19.2.10

323 HP PH

Mme ButterFLY

transparencia. i love it. sharing makes sense.

me inspira conocer la fuerza de voluntad de las personas.

it is so easy to lie to ourselves. i lie to myself sometimes. sometimes i don't know that i am hiding something but sometimes i do it consciously and it hurts.

what is my idea of success? autonomía, freedom, balance, happiness, passion.

extraño el teatro más que a muchas personas de mi vida.

who i want to become? damn this question back again! what do i want to do now, then? stop. please, stop.

l'angoise. sometimes i feel very claustrophobic, trapped in this body, in this world, in this time. Sometimes i feel very free.

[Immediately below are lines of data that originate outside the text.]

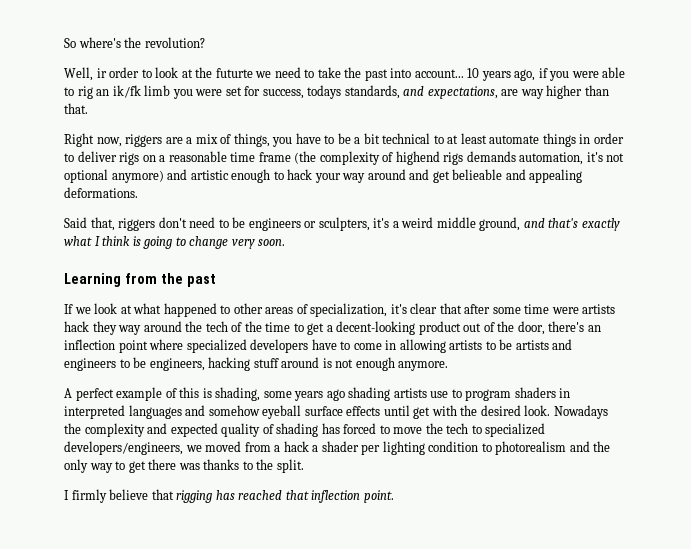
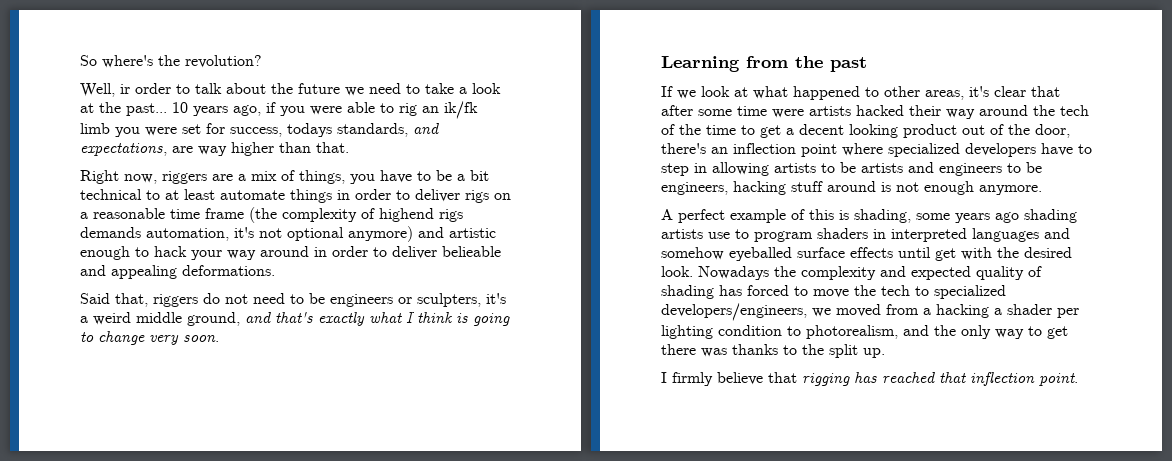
[155,67,464,81] look at the futurte we need to take the past into account... -> [195,83,501,96] [80,102,167,116] talk about the future we need to take a look at the past...
[409,169,450,183] and get -> [314,246,437,259] in order to deliver
[158,217,187,228] don't -> [203,293,248,304] do not
[265,303,388,317] areas of specialization, -> [925,90,964,100] areas,
[64,321,117,335] hack they -> [856,105,941,116] hacked their
[336,321,416,335] decent-looking -> [799,124,898,138] decent looking
[353,343,382,350] come -> [661,163,689,176] step
[262,405,302,419] eyeball -> [729,247,792,261] eyeballed
[283,441,309,452] hack -> [936,304,989,318] hacking
[495,441,567,455] photorealism -> [806,325,898,339] photorealism,
[276,459,304,473] split. -> [829,344,885,358] split up.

I hope i can be less of both. "no te hagas mucho caso"

control. ego. it is still confusing. i want to surrender. it is an illusion. let it go. pedir ayuda es difícil porque me cuesta aceptar que la necesito y que no puedo sola. oh, humbleness! ego, tu no eres yo. tu eres parte de mi. igualtumente.

my dad, my mom! su ternura se desborda. they have shown me what love is all about through me. i am an expression of their love :) i am lucky.

i forget stuff. i remember stuff. i do not choose. it is pretty strange.

it's time to run because it is fun. For me, running is about building steps. all equally important, some harder than others but it is about being very present and communicated with your mind, emotions and body. being aware.

text and context
you and you
(subject) + (subject+object)

Indian music!!!!!

mis grandes maestros: el amor y el dolor.